Before a hardship discharge is considered, you will be offered a modification of the payment plan. Payments under Chapter 13 are made from your disposable income. A temporary loss of disposable income can be addressed by reducing the payments being owed. A hardship discharge is a last resort option.
In essence, a hardship discharge prevents the conversion of a Chapter 13 to a Chapter 7 bankruptcy, after which a discharge will follow. Thus, it cannot be used as an opportunity to discharge the debt whenever you think that you can no longer make the payments (and if you do not qualify for a Chapter 7 bankruptcy).
Debts that will be Wiped Out through a Hardship Discharge
Arizona and federal laws suggest that a Chapter 13 hardship discharge can be used to get rid of unsecured, low priority debt. There are certain kinds of debt that cannot be discharged, even if you experience a serious and permanent change in your financial situation.
Some of the debts that you will still have to make a payment towards include:
- High priority and secured debts
- All debts that have not been listed in the bankruptcy documentation
- Student loans
- Federal, state and local taxes
- Alimony and child support payments
- Debts that the debtor has failed to discharge in a previous bankruptcy filing
Even when it comes to the debt that will be wiped out in a hardship discharge, creditors still have the right to object to the decision.
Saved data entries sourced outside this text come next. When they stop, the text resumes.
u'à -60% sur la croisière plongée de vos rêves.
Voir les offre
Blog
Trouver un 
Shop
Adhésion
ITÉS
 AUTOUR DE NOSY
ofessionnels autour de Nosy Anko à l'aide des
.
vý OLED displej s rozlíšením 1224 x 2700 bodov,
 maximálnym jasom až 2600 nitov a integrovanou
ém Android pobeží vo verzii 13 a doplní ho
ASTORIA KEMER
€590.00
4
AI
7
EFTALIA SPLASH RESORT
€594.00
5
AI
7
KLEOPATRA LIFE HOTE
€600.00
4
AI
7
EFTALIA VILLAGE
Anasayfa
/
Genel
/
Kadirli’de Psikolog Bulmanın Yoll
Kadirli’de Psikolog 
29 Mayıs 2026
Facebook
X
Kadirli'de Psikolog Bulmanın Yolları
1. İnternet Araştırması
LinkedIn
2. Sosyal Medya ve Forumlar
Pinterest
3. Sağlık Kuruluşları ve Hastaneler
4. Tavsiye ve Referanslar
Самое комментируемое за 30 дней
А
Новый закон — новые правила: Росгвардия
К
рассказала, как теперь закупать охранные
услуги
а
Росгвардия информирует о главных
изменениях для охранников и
A successful objection could be based on several factors. The use of credit cards with no repayment and fraudulent acts, for example, will make it relatively easy for a creditor to file a successful objection.
Whenever a creditor objects, the court will take a close look at the circumstances under which the debt was accumulated. Based on these considerations, a decision will be made concerning the possibility for the legal elimination of the debt. Always consult with experienced bankruptcy lawyer to review all possibilities.